Investigation of the ketonization reaction of renewable acids and esters

Ketonization is a promising reaction for the upgrading of bio oils produced from biomass and it is used for the preparation of highly valuable asymmetrical ketones such as di-hydrocalchone (HC) and acetyl furan (Ac-Fur).
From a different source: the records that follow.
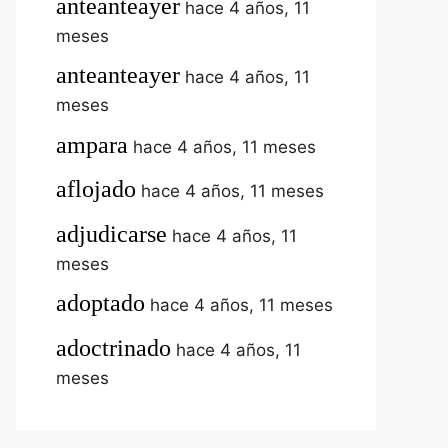
anteanteayer
hace 4 años, 11
meses
anteanteayer
hace 4 años, 11
meses
ampara
hace 4 años, 11 meses
aflojado
hace 4 años, 11 meses
adjudicarse
hace 4 años, 11
meses
adoptado
hace 4 años, 11 meses
adoctrinado
hace 4 años, 11
meses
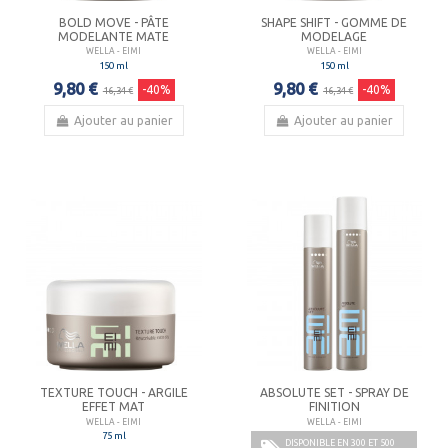
BOLD MOVE - PÂTE
SHAPE SHIFT - GOMME DE
MODELANTE MATE
MODELAGE
WELLA - EIMI
WELLA - EIMI
150 ml
150 ml
9,80 €
9,80 €
-40%
-40%
16,34 €
16,34 €
Ajouter au panier
Ajouter au panier
TEXTURE TOUCH - ARGILE
ABSOLUTE SET - SPRAY DE
EFFET MAT
FINITION
WELLA - EIMI
WELLA - EIMI
75 ml
DISPONIBLE EN 300 ET 500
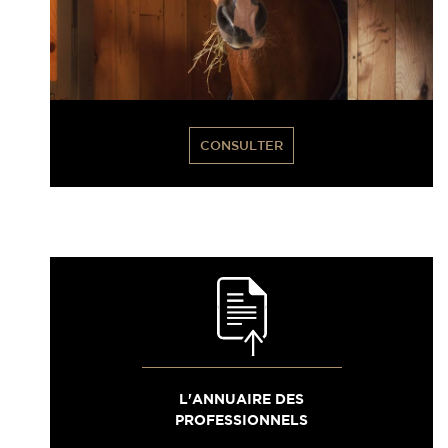
CONSULTER
L'ANNUAIRE DES
PROFESSIONNELS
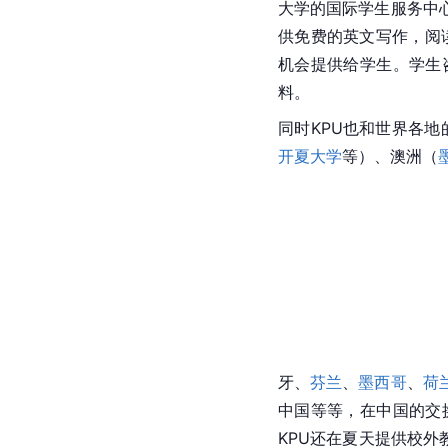
大学的国际学生服务中
供免费的英文写作，阅
机会提供给学生。学生
料。
同时KPU也和世界各地
开夏大学
等）、澳洲（
牙、
芬兰
、
墨西哥
、
荷
中国等等，在中国的交
KPU还在夏天提供校外教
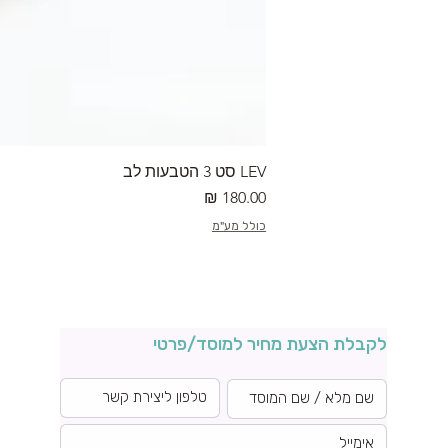
LEV סט 3 הטבעות לב
מחיר
כולל מע"מ
לקבלת הצעת מחיר למוסד/פרטי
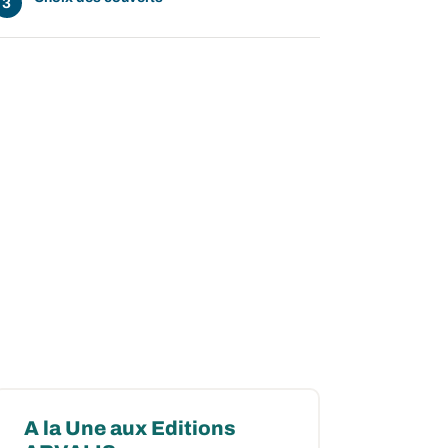
A la Une aux Editions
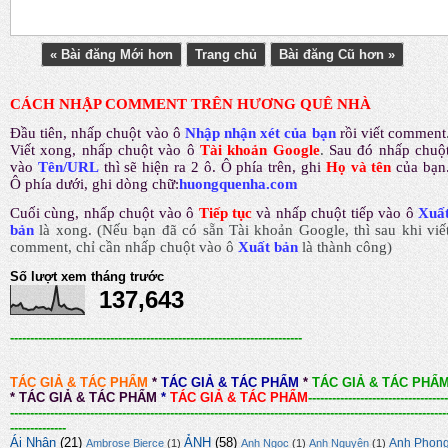
« Bài đăng Mới hơn
Trang chủ
Bài đăng Cũ hơn »
CÁCH NHẬP COMMENT TRÊN HƯƠNG QUÊ NHÀ
Đầu tiên, nhấp chuột vào ô
Nhập nhận xét của bạn
rồi viết comment
Viết xong, nhấp chuột vào ô
Tài khoản Google
.
Sau đó nhấp chuộ
vào
Tên/URL
thì sẽ hiện ra 2 ô. Ô phía trên, ghi
Họ và tên
của bạn
Ô phía dưới, ghi dòng chữ:
huongquenha.com
Cuối cùng, nhấp chuột vào ô
Tiếp tục
và nhấp chuột tiếp vào ô
Xuấ
bản
là xong.
(Nếu bạn đã có sẵn Tài khoản Google, thì sau khi viế
comment, chỉ cần nhấp chuột vào ô
Xuất bản
là thành công
)
Số lượt xem tháng trước
137,643
-------------------------------------------------------------------------
TÁC GIẢ & TÁC PHẨM
*
TÁC GIẢ & TÁC PHẨM
*
TÁC GIẢ & TÁC PHẨ
*
TÁC GIẢ & TÁC PHẨM
*
TÁC GIẢ & TÁC PHẨM
-----------------------------------
-------------------------------------------------------------------------------------------------------------
--------------
Ái Nhân
(21)
ẢNH
(58)
Anh Phon
Ambrose Bierce
(1)
Anh Ngọc
(1)
Anh Nguyên
(1)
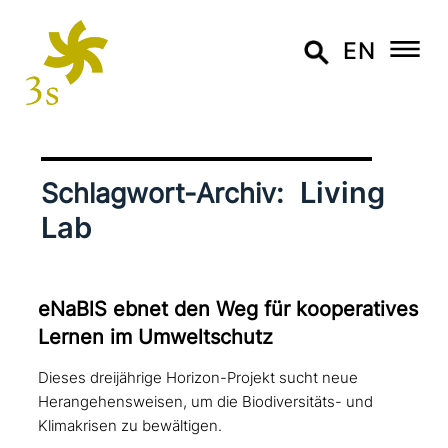
EN
Living
Schlagwort-Archiv:
Lab
eNaBlS ebnet den Weg für koope­ra­ti­ves
Lernen im Umweltschutz
Dieses dreijährige Horizon-Projekt sucht neue
Herangehensweisen, um die Biodiversitäts- und
Klimakrisen zu bewältigen.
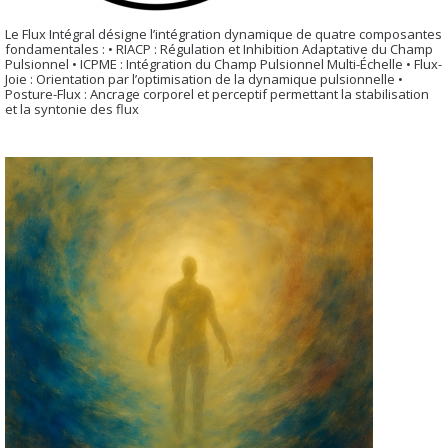
Le Flux Intégral désigne l’intégration dynamique de quatre composantes
fondamentales : • RIACP : Régulation et Inhibition Adaptative du Champ
Pulsionnel • ICPME : Intégration du Champ Pulsionnel Multi-Échelle • Flux-
Joie : Orientation par l’optimisation de la dynamique pulsionnelle •
Posture-Flux : Ancrage corporel et perceptif permettant la stabilisation
et la syntonie des flux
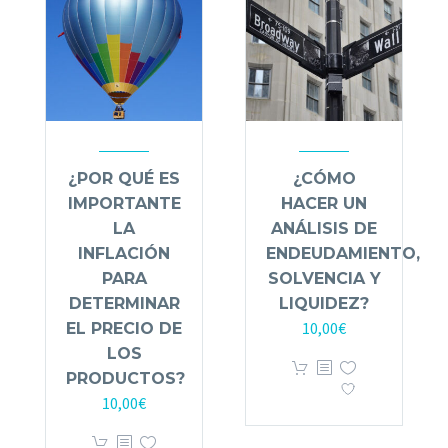
¿POR QUÉ ES
¿CÓMO
IMPORTANTE
HACER UN
LA
ANÁLISIS DE
INFLACIÓN
ENDEUDAMIENTO,
PARA
SOLVENCIA Y
DETERMINAR
LIQUIDEZ?
10,00
€
EL PRECIO DE
LOS
PRODUCTOS?
10,00
€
But, they are produced in the liquid-phase with poorly sustainable processes, e.g. Friedel-Crafts acylations (Ac-Fur) and tandem acylation/alkylation (HC) with homogeneous Lewis acid catalysts or oxidations with organic peroxides and excess MnO2 (HC) or H2O2 and inorganic homogeneous catalysts. The development of an alternative gas-phase process to produce HC and Et-Fur by means of cross-ketonization is highly desirable because it would avoid the issues of traditional methods. Moreover, most reactants required for the ketonization process could be prepared from renewable resources. This thesis was dedicated to the study of the cross-ketonization between ethyl benzoate (EB) and ethyl-3-phenylpropionate (EPP) and between ethyl acetate (EtOAc) and ethyl-2-furoate (Et-Fur) to synthetize HC and 2-Ac-Fur respectively. Ketonization of EPP with EB was carried out over different metal oxides (namely ZrO2, La2O3, CeO2) and it was found that ZrO2 was the best catalyst, probably due to its amphoteric properties. Over this material, the formation of HC was maximized by a large excess of EB (EB/EPP= 9) and by a high reaction temperature (350 °C); the effect of water co-feeding was also evaluated in the attempt of maximize HC yield by hydrolyzing EB in situ and producing the more reactive BA, but it was found that instead water reduces catalyst activity. Similar conclusions were drawn investigating the ketonization of Et-Fur with EtOAc over ZrO2. In conclusion, HC was obtained with 80% selectivity at 77% EPP conversion at 350 °C, with 1 second and with a EB/EPP molar ratio = 9, while Ac-Fur was obtained with 82% selectivity at 82% Et-Fur conversion in the same conditions but with a lower EtOAc/Et-Fur molar ratio of 4.